On 27 May 1999, the parent company and the Danish company considered to structure the debt as a subordinated, zero-coupon note. Compensation for the loan would be structured as a built-in capital gain in order to defer recognition of the compensation for the period 1 July 1999 to 30 June 2000. The Danish company would be unable to use a deduction in income year 1999. A built-in capital gain should be recognized in 2000 where payment of the first instalment would be made. If the compensation were structured as interest payments, the compensation should be recognized on an accrual basis. On 17 June 1999, a bank provided the Danish Company with information about market terms for a zero-coupon loan.

On 21 June 1999 the acquisition ofthe German company was approved with effect from 1 July 1999. On 14 September 1999. On 15 October 1999, the parties signed the loan agreement. The principal of the loan was fixed at DKK 4.9 billion corresponding to a market value of DKK 3.6 billion. The effective interest on the loan was 6.1 % per annum. The Capital loss associated with the first instalment on 30 June 2000 was DKK 222 million, which was claimed by the Danish company as a deduction in its tax return for 2000.

The Supreme Court affirmed the opinion of the High Court that section 34(5) (Danish statutes of limitation for controlled transactions) covered all types of adjustments of controlled transactions. The income years 1999 and 2000 were thus not time barred.

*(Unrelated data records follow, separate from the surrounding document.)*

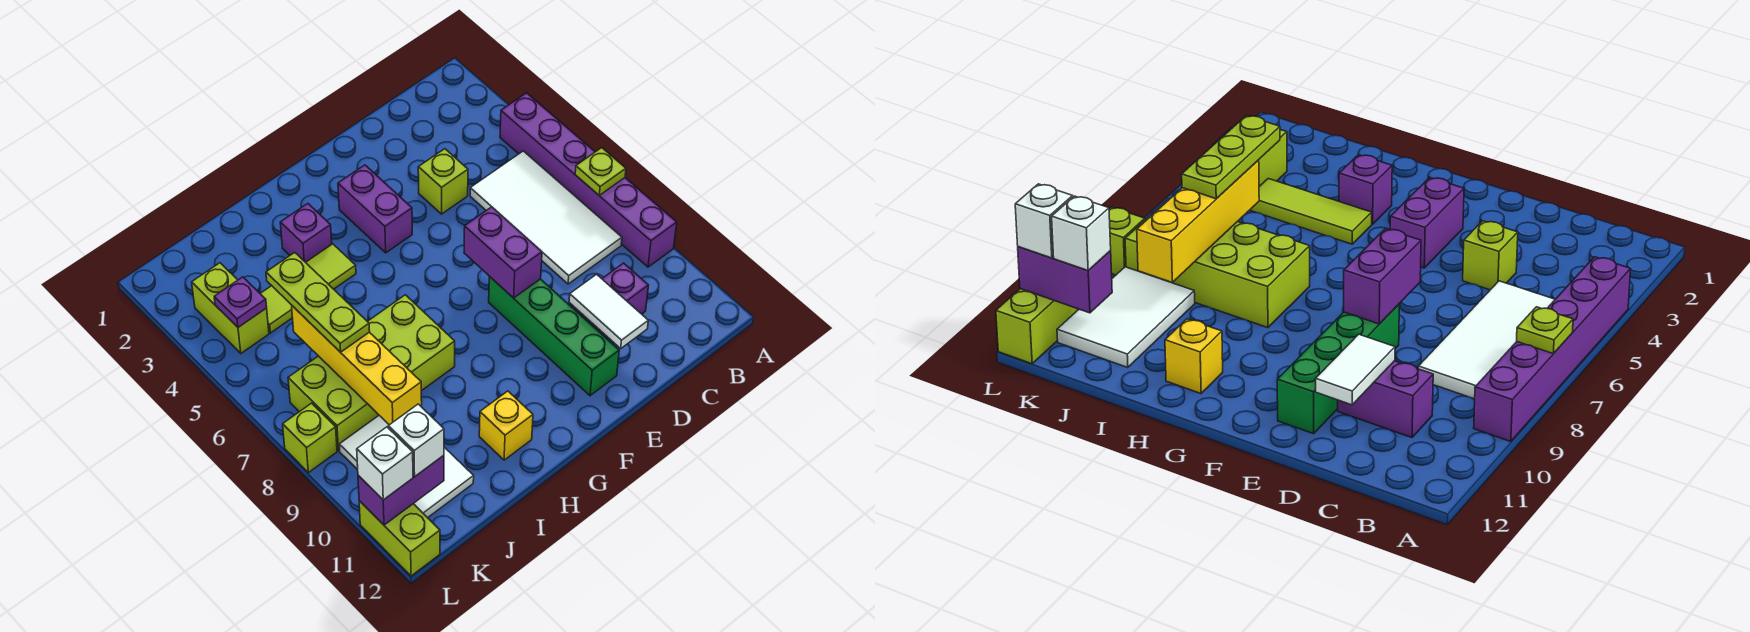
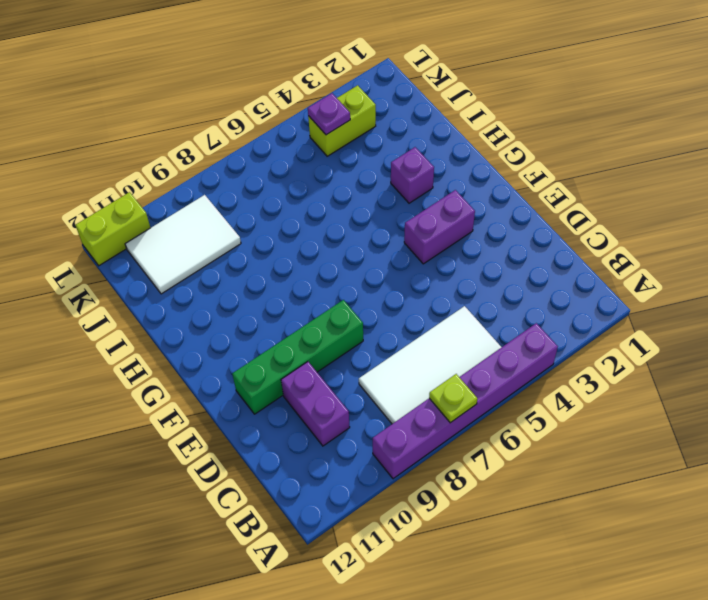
none -> lime 1x1 brick [418,149,468,214]
none -> lime 1x3 tile [260,244,356,333]
none -> lime 2x4 brick [288,295,455,451]

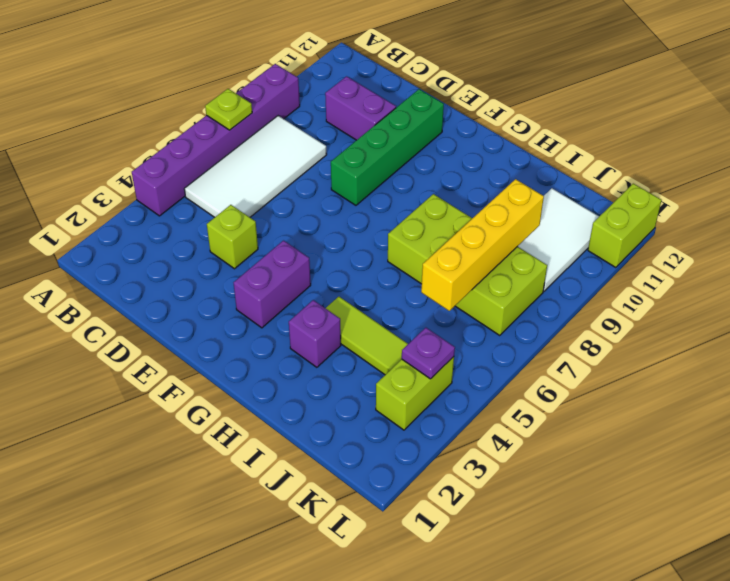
none -> yellow 1x1 brick [479,391,533,460]
none -> lime 1x1 brick [283,403,337,473]
none -> white 1x2 tile [569,274,648,348]

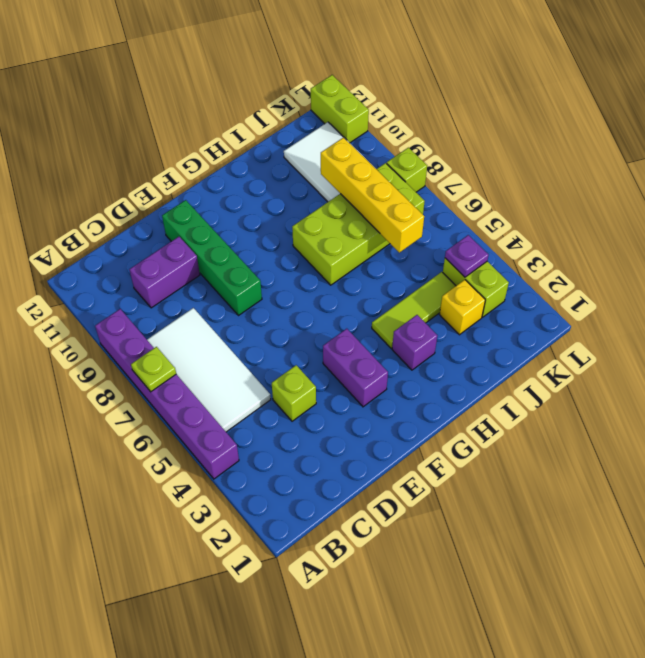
yellow 1x1 brick [440,280,485,335] -> yellow 1x1 brick moved to [479,391,533,460]
none -> white 1x2 tile [569,274,648,348]
none -> purple 1x2 brick [464,207,542,298]
none -> purple 1x2 brick [358,455,444,525]

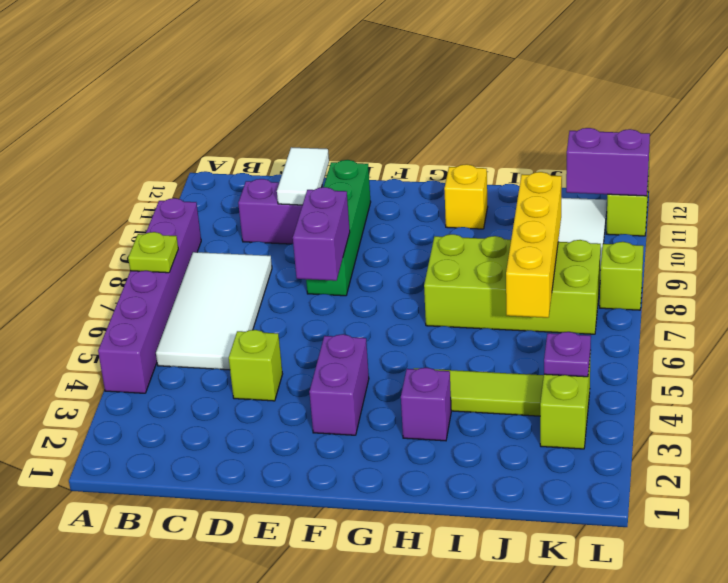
none -> lime 1x3 plate [266,253,370,352]
none -> white 1x1 brick [388,404,444,476]
none -> white 1x1 brick [357,427,413,500]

The Court further noted the following :

“The Supreme Court notes that the provision in Article 2(1) of the Act, according to which prices and conditions consistent with the ‘arm’s length principle’ are to be used in determining taxable income in respect of controlled transactions, covers, according to the preamble to the provision, all relations between the parties in interest, e.g. the provision of services, loan relationships, transfers of assets, intangible assets made available, etc. The provision allows tax authorities to make adjustments to transactions between connected parties where a transaction is not consistent with what would be obtainable between independent parties. The corrective power covers all economic elements and other conditions relevant for taxation, including for example the maturity, the accrual of interest and exchange losses and the legal qualification of the transaction.

A loan agreement on zero-coupon terms concluded between related parties with retroactive effect may thus be adjusted by the tax authorities on the basis of section 2(1) of the Tax Assessment Act. The Supreme Court further concurs that there is no basis to conclude that a final and binding agreement between Swiss Re Copenhagen Holding ApS and the parent company on the terms of the loan had been concluded before the signing of the loan agreement on 15 October 1999. On this basis the Supreme Court upholds the decision.”

The Supreme Court thus held that the loan agreement infringed on the arm’s length principle as laid down in section 2 of the Tax Assessment Act, and that the adjustment made by the tax authorities was warranted.